People who have not received a Covid-19 shot are not eligible to receive a booster until they’ve completed the original vaccine regimen. The White House said Covid-19 shots would be reformulated for annual booster campaigns. This year, the shot includes the original Covid strain plus the Omicron BA.4 and BA.5 subvariants, which are the most commonly circulating variants in the population.

What’s new about this version of the Covid-19 vaccine?

The FDA and the CDC cleared the new boosters based on data available from studies on mice, and ones on humans using another reformulated booster that targeted a previously dominant strain.

There’s no clinical trial data backing the specific bivalent boosters, but the agencies believe that the evidence from the studies companies had time to conduct is sufficient, given the ongoing risk of the evolving virus. The process is similar to the way health authorities develop and update the annual flu shot.

When and where can you get a shot?

Major retail pharmacies, like CVS and Walgreens, began offering appointments for the new bivalent shots on Friday. But individual pharmacies may not offer the new bivalent boosters immediately.

“The government’s distribution of the updated boosters is underway and individual CVS Pharmacy locations are receiving the bivalent COVID-19 boosters on a rolling basis over the next few days and weeks,” CVS said in a statement last week.

HHS Secretary Xavier Becerra told reporters on Tuesday that the Biden administration is especially focused on making sure vaccines are available for high-risk Americans, specifically those 50 years and older.

“By the end of this week, over 90 percent of Americans will live within five miles of these new updated vaccines,” Becerra said. “We expect appointments to be widely available within the next week or so.”

What could make these plans change?

Biden administration officials stressed that the recently unveiled strategy is based on current data and scientists’ understanding of the virus, which could change.

"The wild card of a way-out, out-of-left-field variant coming, if that happens, all bets are off and we change," said Fauci.

One other wrinkle: Federal funds to buy and distribute Covid-19 vaccines may run out as soon as January, Dawn O’Connell, assistant secretary for Preparedness and Response, said in August.

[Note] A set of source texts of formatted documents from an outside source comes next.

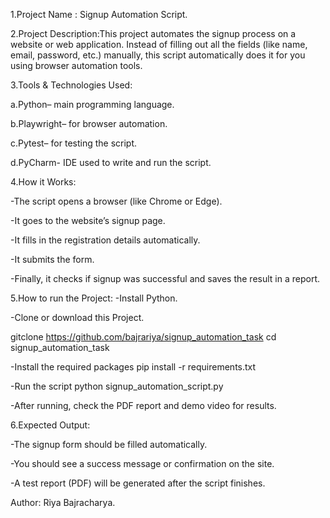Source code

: 1.Project Name : Signup Automation Script.

2.Project Description:This project automates the signup process on a website or web application.
Instead of filling out all the fields (like name, email, password, etc.) manually, this script automatically does it for you using browser automation tools.

3.Tools & Technologies Used: 

a.Python– main programming language.

b.Playwright– for browser automation.

c.Pytest– for testing the script.

d.PyCharm- IDE used to write and run the script.

4.How it Works:

-The script opens a browser (like Chrome or Edge).

-It goes to the website’s signup page.

-It fills in the registration details automatically.

-It submits the form.

-Finally, it checks if signup was successful and saves the result in a report.

5.How to run the Project:
-Install Python.

-Clone or download this Project.

gitclone https://github.com/bajrariya/signup_automation_task
cd signup_automation_task

-Install the required packages
  pip install -r requirements.txt

-Run the script
  python signup_automation_script.py

-After running, check the PDF report and  demo video for results.

6.Expected Output:

-The signup form should be filled automatically.

-You should see a success message or confirmation on the site.

-A test report (PDF) will be generated after the script finishes.

Author:
Riya Bajracharya.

“We have been grateful for the bipartisan Congressional support of our response efforts, but it has been more than 530 days since we last received new funding for COVID-19 and without additional funds it will be difficult to continue procuring and distributing these countermeasures,” she wrote in a blog post.

However, plans are underway for the private sector to pick up the slack when government funding runs out. Most Americans with health insurance will likely have the cost of Covid-19 vaccines covered by their plans, but public health experts warn access for the uninsured likely will suffer.